For another take, here's Joy-Ann Reid in The New York Times: "Lowery is unflinchingly honest about the journalistic temptation to seek false balance. He describes grasping at a story of positive policing that turns out to be less than what it seemed. He questions the media’s tendency to put the dead on trial, noting that 'a journalist’s portrait of the deceased is often used by the casual reader to decide if the tragic outcome that befell him or her could have happened to us,' or if it was 'reserved for someone innately criminal who behaved in a way we never would.'”
Carole E. Barrowman has three recommendations in her "Paging Through Mysteries" column.

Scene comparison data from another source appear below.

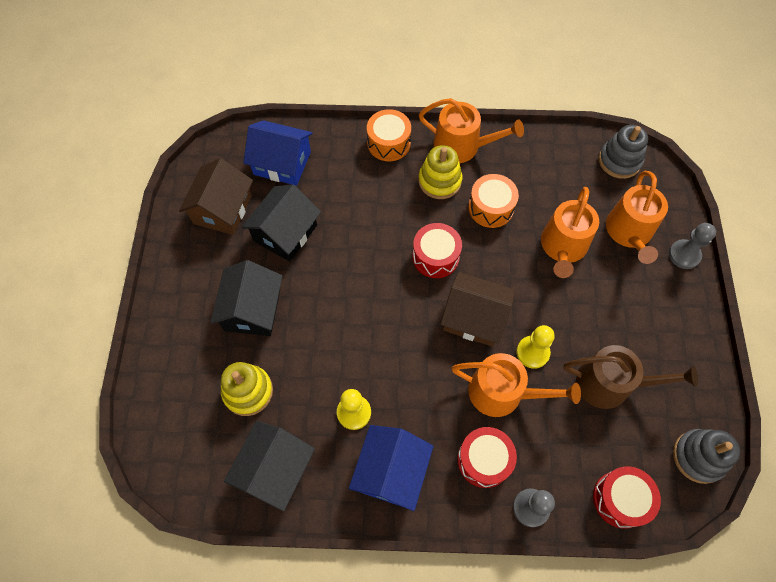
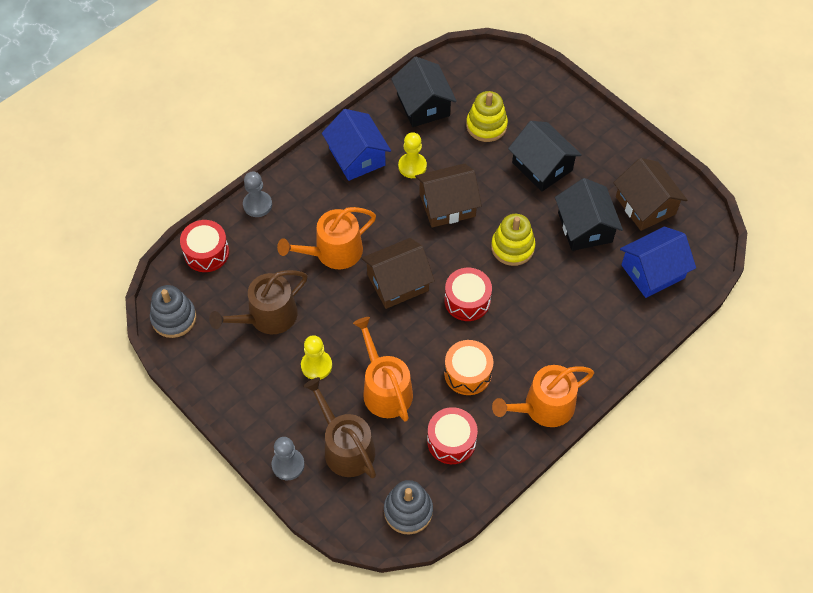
camera: 135 degrees right, 5 degrees down
orange drum [367,109,411,161] -> none
yellow stacking toy [418,145,462,199] -> yellow stacking toy moved to [491,214,536,266]
red drum [457,427,517,488] -> red drum moved to [427,407,478,464]
yellow pawn [516,325,555,369] -> yellow pawn moved to [301,335,332,380]
orange watering can [606,171,668,264] -> brown watering can [303,377,376,479]
none -> brown house [415,163,482,228]

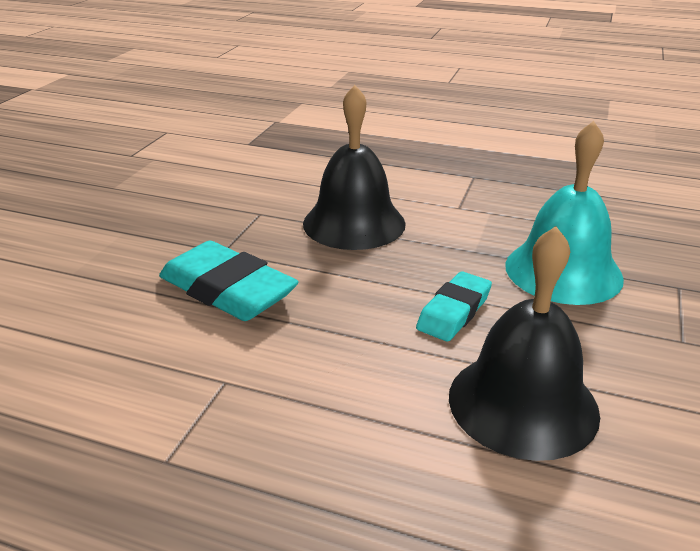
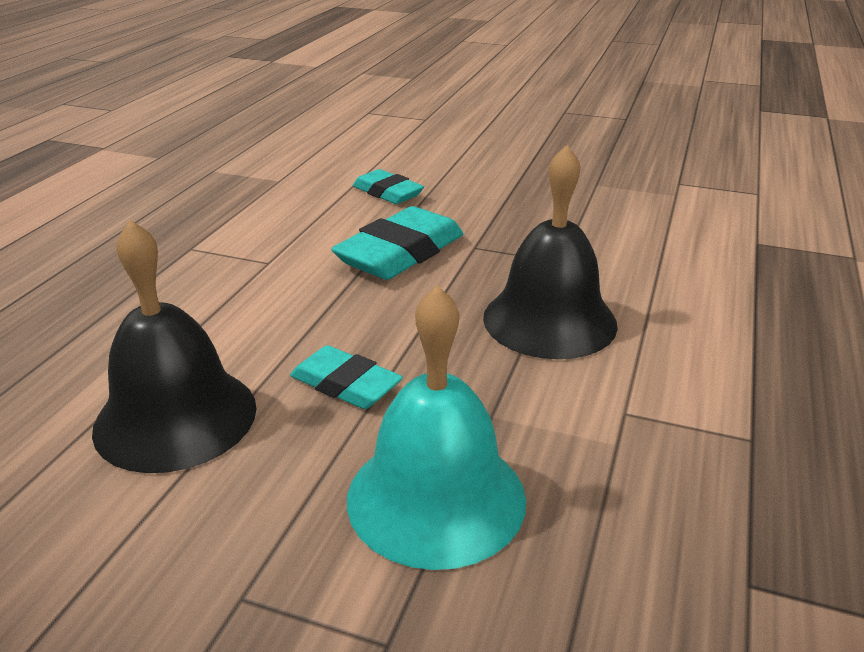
camera: 90 degrees right, 0 degrees up
none -> turquoise eraser [353,169,424,204]

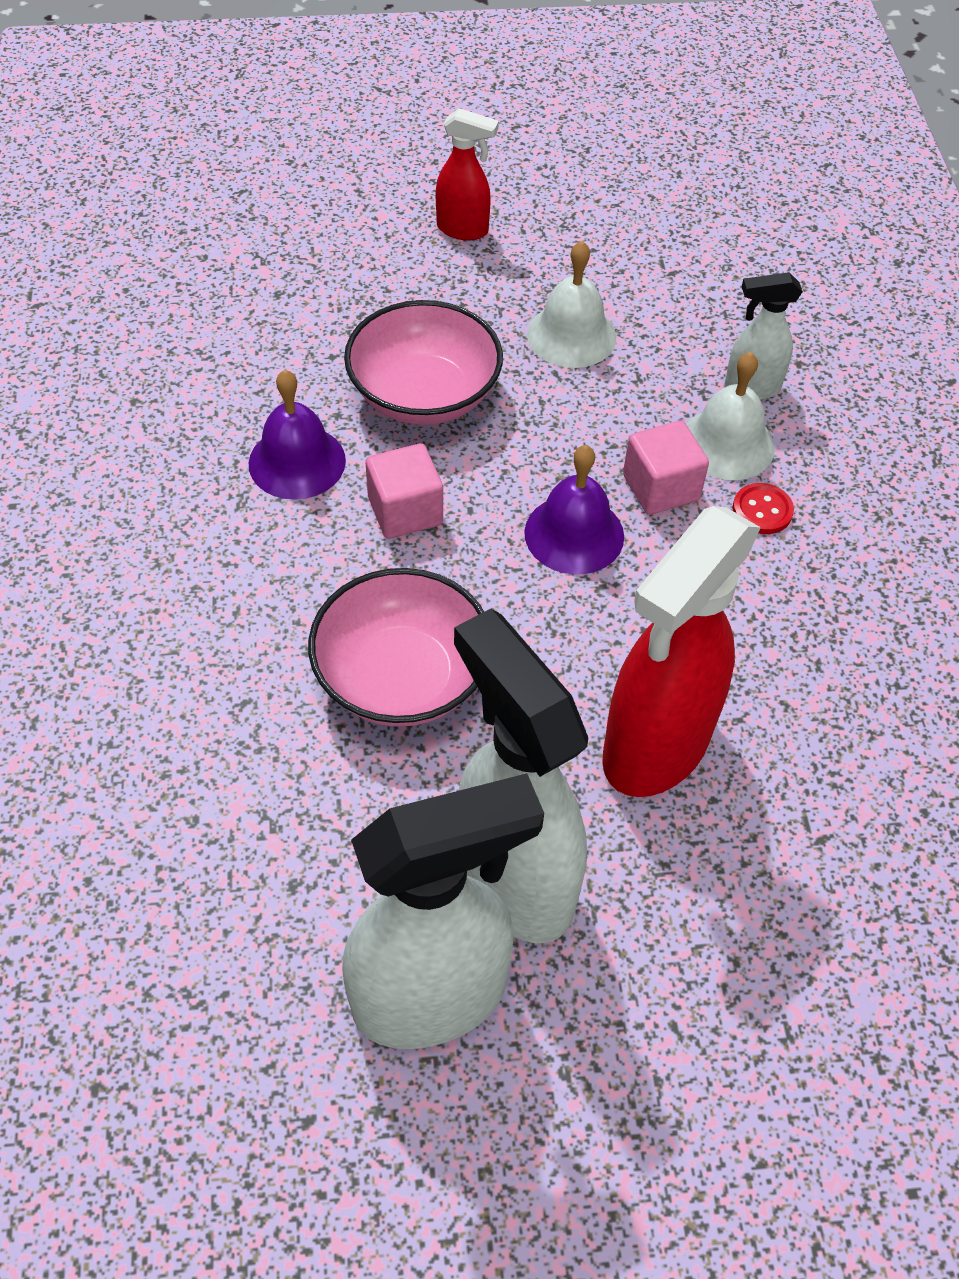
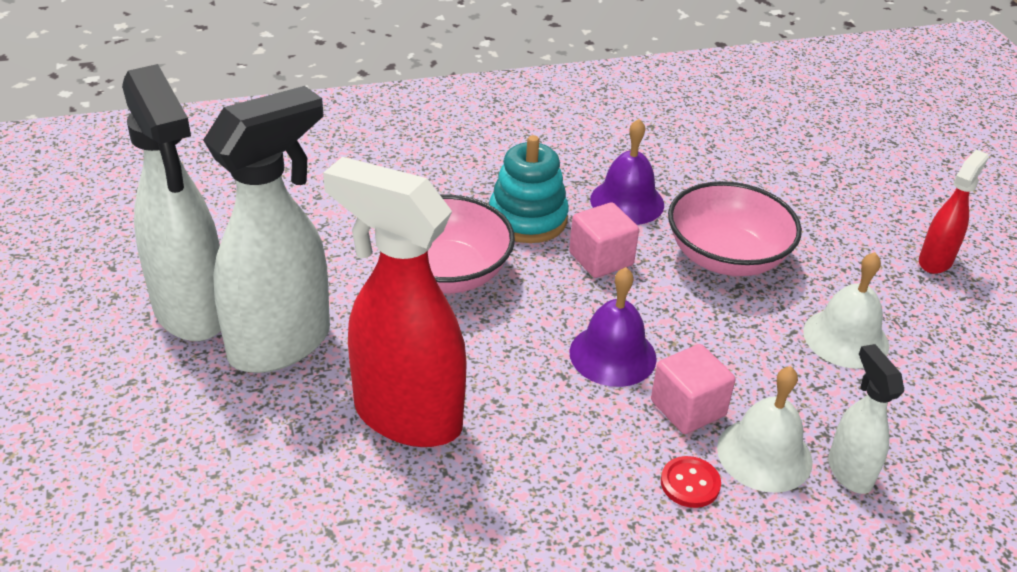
camera: 80 degrees right, 15 degrees down
red spray bottle [436,108,499,240] -> red spray bottle turned 150 degrees counterclockwise [919,150,989,274]
none -> turquoise stacking toy [489,135,569,243]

Of Phoef Sutton's Heart Attack and Vine, which features a Los Angeles bodyguard and bouncer, Barrowman writes: "In my world any novel that alludes to a Tom Waits song with its title gets a closer look. When that reference also characterizes the sly tone, the slick characters, and the twisty plot, then I’m singing, too...every chapter was steeped in snark, wit and movie references. There’s magic in this book."
A Timely recommendation follows. From Barrowman: "Stefanie Pintoff’s City on Edge takes the thriller motif of the ticking clock and inflates it with helium, setting the search for a kidnapped teenager against the time it takes for the Macy’s Thanksgiving Day parade to march through the streets of New York." This New York writer has previously won an Edgar Award for her first novel, In the Shadows of Gotham.

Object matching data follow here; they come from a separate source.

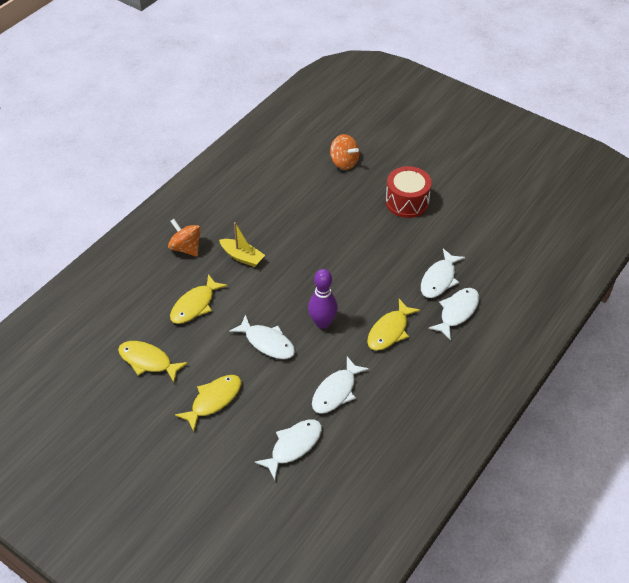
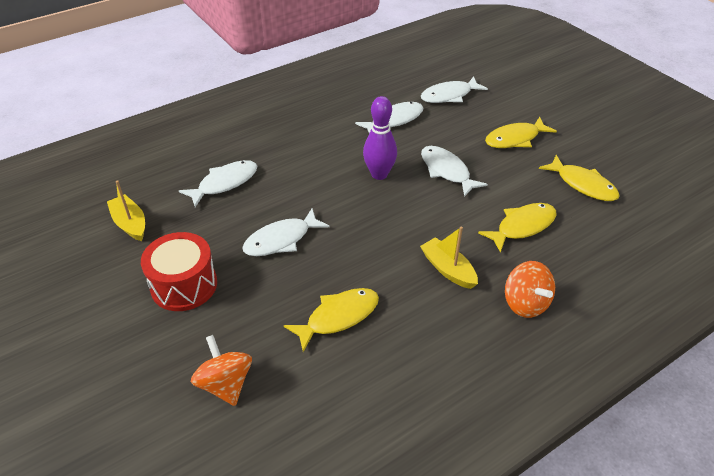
camera: 160 degrees left, 5 degrees down
yellow fish [367,299,421,351] -> yellow fish moved to [284,288,379,352]
white fish [428,288,479,341] -> white fish moved to [242,208,329,256]
none -> yellow boat [107,180,145,241]

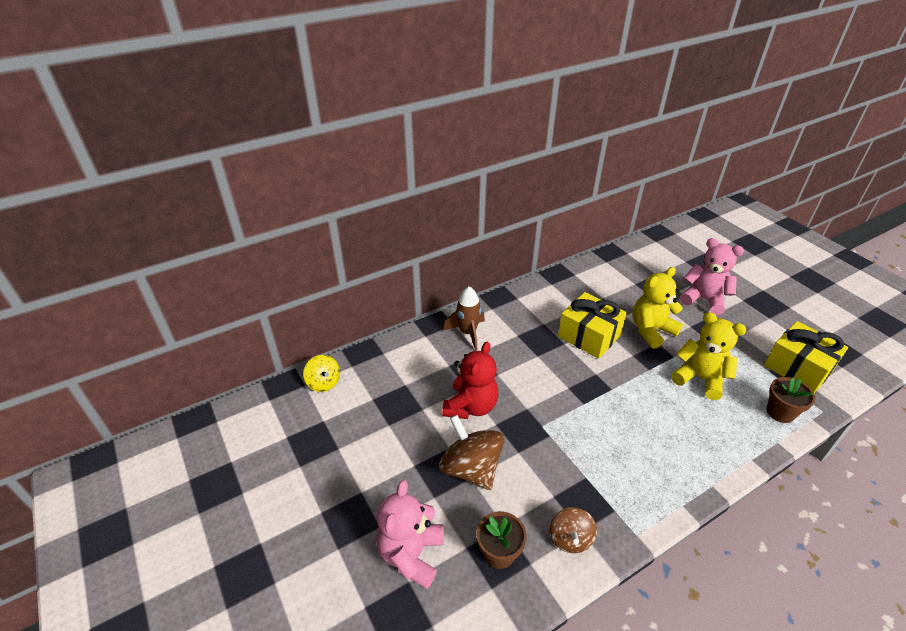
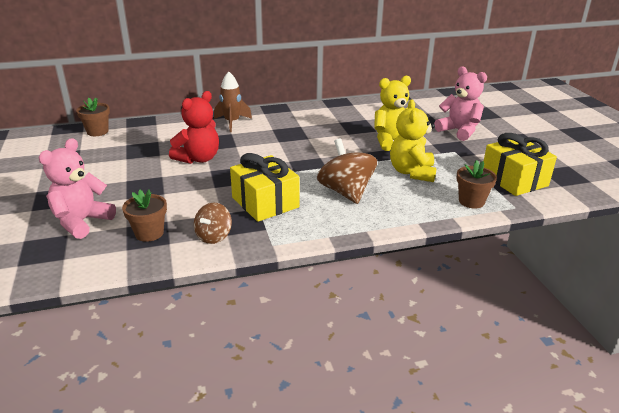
camera: 15 degrees right, 10 degrees down
yellow spinning top [303,355,340,392] -> brown flower pot [76,98,110,136]
brown spinning top [439,415,504,490] -> brown spinning top moved to [317,139,377,204]
yellow gift [558,292,627,359] -> yellow gift moved to [230,153,299,222]
yellow teddy bear [671,312,747,400] -> yellow teddy bear turned 135 degrees counterclockwise [390,100,436,182]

And finally, Charles Finch has a new book in The Inheritance, set in 19th century London and featuring Charles Lenox, the Victorian-era gentleman sleuth who investigates the death of his old friend's mum. Barrowman writers: "Significantly more measured in its pacing than my first two recommendations, this novel is no less entertaining and evocative, a sense of time and place heightened by Finch’s elegant prose and characters this Dorothy Sayers fan adores."

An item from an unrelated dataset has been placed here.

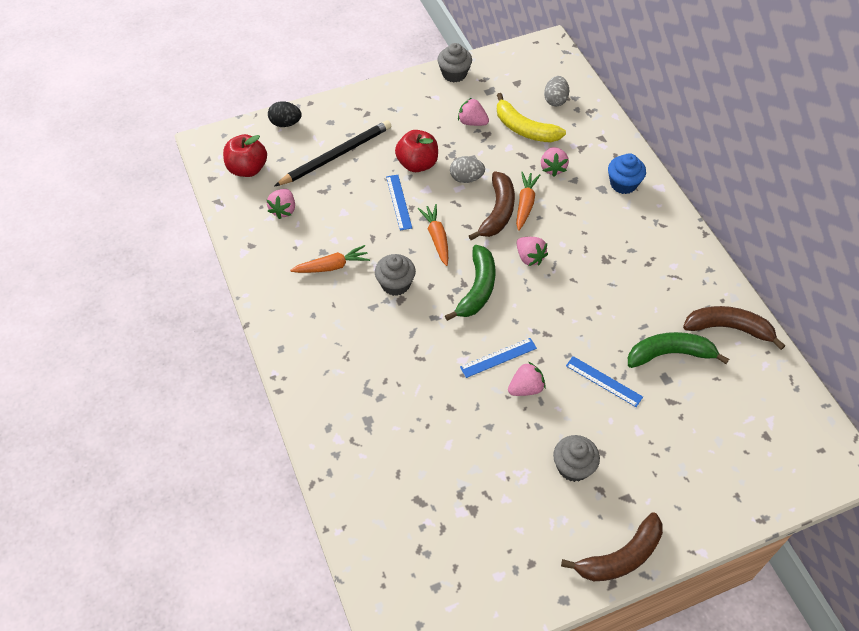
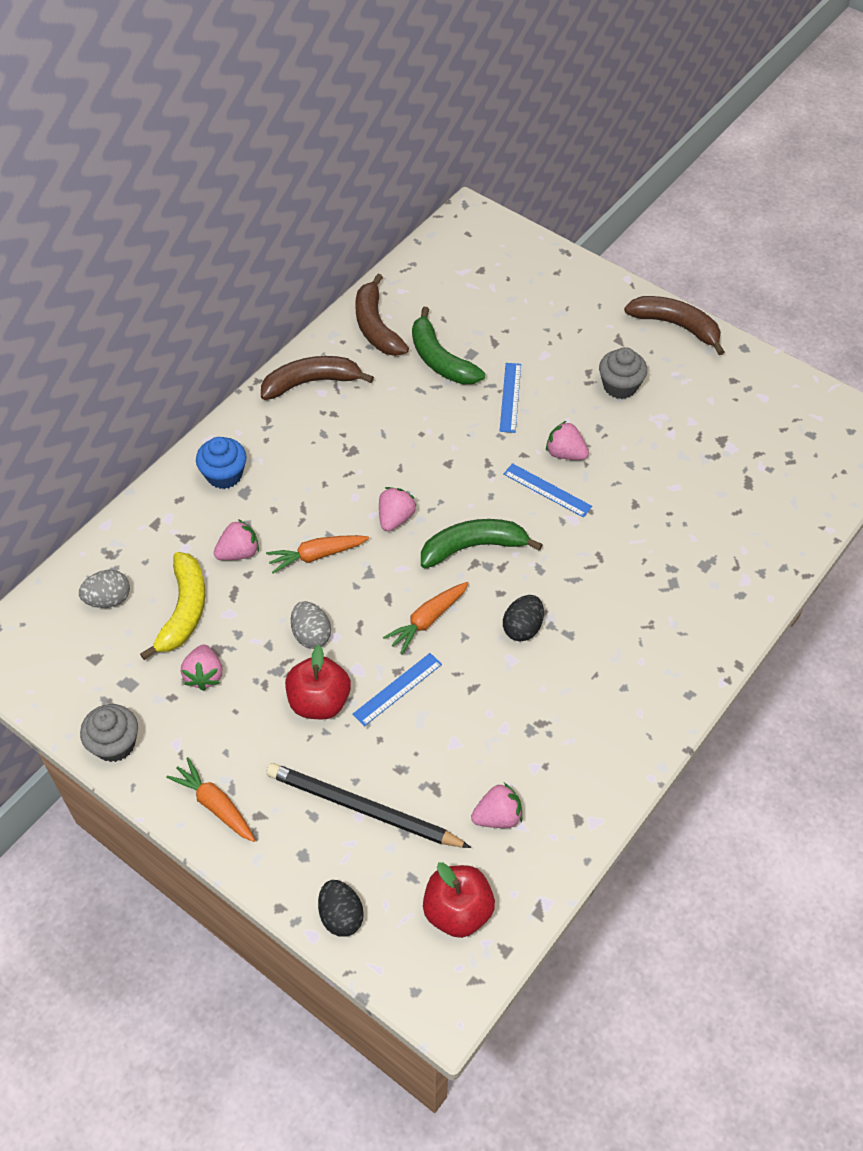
camera: 120 degrees left, 0 degrees up
orange carrot [290,245,370,273] -> orange carrot moved to [166,757,255,842]
grey cupcake [375,254,416,296] -> black egg [503,595,544,641]
brown banana [469,171,515,240] -> brown banana moved to [261,356,374,400]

And finally, from the man who knows a thing or two about chipped ham and sandwiches with french fries on them (and salads too, Pittsburgh is quite the city), Jim Higgins, Journal Sentinel Assistant Entertainment/Features Editor, reviews Chuck Noll: His Life's Work, from Michael MacCambridge. As Higgins notes: "Is any great National Football League coach so little discussed, outside of western Pennsylvania, as Chuck Noll? His Pittsburgh Steelers won four Super Bowls in six seasons in the 1970s, a stretch of dominance surpassed only by the Green Bay Packers' run of championships in the 1960s. Perhaps Noll's luster has dimmed because he appeared to have the demeanor of Bob Newhart without the shtick: a low-key, almost stoic professional who saw himself as a teacher. His teams weren't gimmicky; in fact, Noll had to be prodded into using the shotgun formation. His teams just won, baby."
Now that he mentions it, What are Mike McCarthy's hobbies? And why don't I have a good hobby? Reading really makes you think.